« 2012/Dans le cœur », un plongeon assourdissant dans le passé

Le documentaire 2012/Dans le cœur, en salle depuis le 31 mars, immerge le public dans les événements du printemps érable. Cette critique des médias, du gouvernement et de la brutalité policière rouvre la discussion sur des moments qui ont marqué plusieurs étudiants et étudiantes.

 ? Quel est le spectacle de la révolte ? Quel est le spectacle de toi après ta mort ? » C’est sur cette narration troublante de Safia Nolin que débute le documentaire.

Des extraits vidéo de manifestations violentes et de marées humaines créent rapidement une ambiance stressante et crue. Le film tourne autour de trois événements principaux : la manifestation au Palais des congrès contre le Plan Nord, l’émeute au Congrès du Parti libéral à Victoriaville et les manifestations à Montréal, marquées dans l’imaginaire collectif grâce aux casseroles.

Âmes sensibles s’abstenir, car des images brutales sont au rendez-vous. Le documentaire est constitué de vidéos amateurs entrecoupées d’extraits de journalistes sur le terrain ainsi que de politiciens libéraux et de politiciennes libérales bien habillé(e)s. Les cris et les sons distordus ajoutés aux gaz lacrymogènes, jumelés à un montage saccadé, étouffent le public qui n’a que très peu de pauses lors du film.

« Ce que l’on voulait, c’était documenter l’expérience affective du mouvement et créer une sorte d’expérience immersive », raconte le coréalisateur et monteur Arnaud Valade en entrevue avec le Montréal Campus.

Une critique sanglante 

Le documentaire est loin de cacher son côté engagé et son opinion sur les événements de 2012. Les principaux et principales accusé(e)s sont la police, le gouvernement et les médias. 

L’une des narrations va comme suit : « La jeunesse étudiante découvre très vite une police qui lance des insultes racistes, misogynes et homophobes. Une police qui n’hésite pas à utiliser des coups de matraque et de bouclier, des armes chimiques, des grenades assourdissantes et des projectiles causant des blessures graves. »
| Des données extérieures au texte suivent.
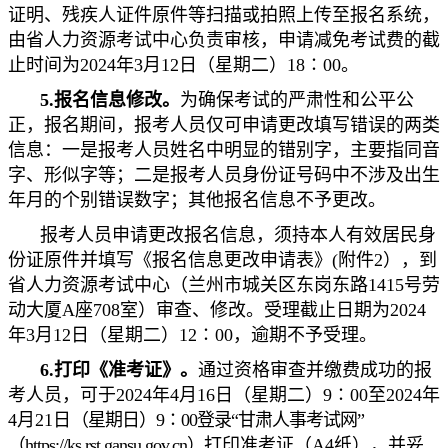
证明、残疾人证件原件等扫描或拍照上传至报名系统，
由省人力资源考试中心负责审核，申请减免考试费的截
止时间为2024年3月12日（星期二）18∶00。
5.报名信息修改。
为确保考试的严肃性和公平公
正，报名期间，报考人员仅可申请更改填写错误的两类
信息：一是报考人员姓名中明显的错别字，主要指同音
字、形似字等；二是报考人员身份证号码中不涉及出生
年月的个别错误数字；其他报名信息不予更改。
报考人员申请更改报名信息，须持本人有效居民身
份证原件并填写《报名信息更改申请表》(附件2），到
省人力资源考试中心（兰州市城关区东岗东路1415号劳
动大厦A座708室）审查、修改。受理截止日期为2024
年3月12日（星期二）12∶00，逾期不予受理。
6
.打印《准考证》。
通过资格审查并缴费成功的报
考人员，可于2024年4月16日（星期二）9∶00至2024年
4月21日
（星期日）9∶00登录“甘肃人事考试网”
（https://ks.rst.gansu.gov.cn）
打印准考证（A4纸），并妥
Les images de brutalité policière ainsi que de manifestants et de manifestantes blessé(e)s sont au cœur du film. Un extrait saisissant montre un policier effectuant une agression agressive se faire attaquer par des personnes masquées. Cette violence est coupée par un porte-parole de la Sûreté du Québec (SQ) qui assure aux médias que le policier tentait « d’aider un citoyen ».
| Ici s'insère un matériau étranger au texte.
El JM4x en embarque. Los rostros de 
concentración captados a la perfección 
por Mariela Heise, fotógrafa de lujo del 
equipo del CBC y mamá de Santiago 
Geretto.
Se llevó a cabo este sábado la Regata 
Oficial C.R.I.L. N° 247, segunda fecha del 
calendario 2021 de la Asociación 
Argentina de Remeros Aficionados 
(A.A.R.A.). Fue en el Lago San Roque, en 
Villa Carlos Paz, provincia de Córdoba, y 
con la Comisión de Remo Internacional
Arnaud Valade et son film critiquent la représentation criminelle des manifestants et des manifestantes par les médias. Selon le coréalisateur, « les casseurs » ont rapidement été associés à la communauté étudiante. Il déplore le mauvais portrait brossé par les médias traditionnels qui auraient dû faire preuve « d’une meilleure intelligence par rapport à la documentation de mouvements sociaux ».

Des liens historiques

Le documentaire, qui a gagné le prix coup de cœur du public au Festival du Nouveau Cinéma 2022, aborde à travers ses images perturbantes plusieurs sujets pertinents touchant l’histoire du Québec.

De nombreux parallèles historiques sont présents entre les événements de 2012 et le passé québécois. On y aborde notamment la création de la police sous une optique colonialiste. Le financement de la SQ et du Service de police de la ville de Montréal (SPVM) est aussi montré du doigt, tandis que des mouvements comme Black Lives Matter demandent le contraire.
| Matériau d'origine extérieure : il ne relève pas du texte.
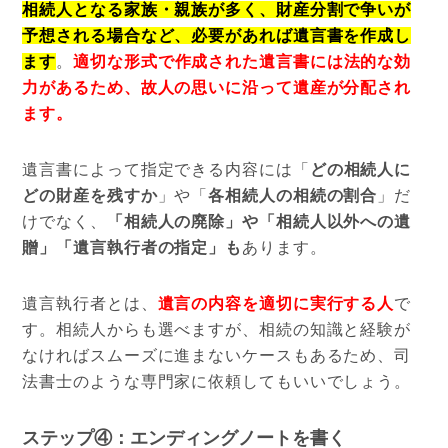
相続人となる家族・親族が多く、財産分割で争いが
予想される場合など、必要があれば遺言書を作成し
ます
。
適切な形式で作成された遺言書には法的な効
力があるため、故人の思いに沿って遺産が分配され
ます。
遺言書によって指定できる内容には「
どの相続人に
どの財産を残すか
」や「
各相続人の相続の割合
」だ
けでなく、
「相続人の廃除」や「相続人以外への遺
贈」「遺言執行者の指定」も
あります。
遺言執行者とは、
遺言の内容を適切に実行する人
で
す。相続人からも選べますが、相続の知識と経験が
なければスムーズに進まないケースもあるため、司
法書士のような専門家に依頼してもいいでしょう。
ステップ④：エンディングノートを書く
« En 2020, par une ironie dont seul le pouvoir est capable, le policier Ian Lafrenière, porte-parole du SPVM en 2012, est nommé ministre des Affaires autochtones pour le Québec », souligne la narratrice, Safia Nolin.

La crise d’Octobre de 1970 est aussi mentionnée pour ses quelque 500 arrestations et son déclenchement de la Loi sur les mesures de guerre permettant de suspendre les libertés civiles. Le documentaire compare cette crise à celle du printemps érable : « Ce sont 3500 manifestantes et manifestants qui sont arrêté(e)s [en 2012] et 1500 de plus l’année suivante, ce qui représente la plus grande rafle de l’histoire du Québec et du Canada ».

Une plaie encore ouverte

Pour les dix ans de cette grève étudiante, le film a pour but « d’activer une mémoire collective, puis d’ouvrir des questions qui ont été fermées après 2012 », explique Arnaud Valade.

Le réalisateur mentionne les émotions refoulées par une génération de jeunes étudiants et étudiantes. Ayant fait partie du mouvement de masse à 16 ans, le jeune monteur explique comment le printemps érable « a bouleversé la vie de milliers de personnes ». Le film permet de raviver ces émotions que plusieurs ont oubliées, estime-t-il. Les grèves étudiantes ont fini « tellement rapidement et en queue de poisson » en raison des arrestations de masse liées à la loi 78 visant à restreindre le mouvement, affirme le réalisateur.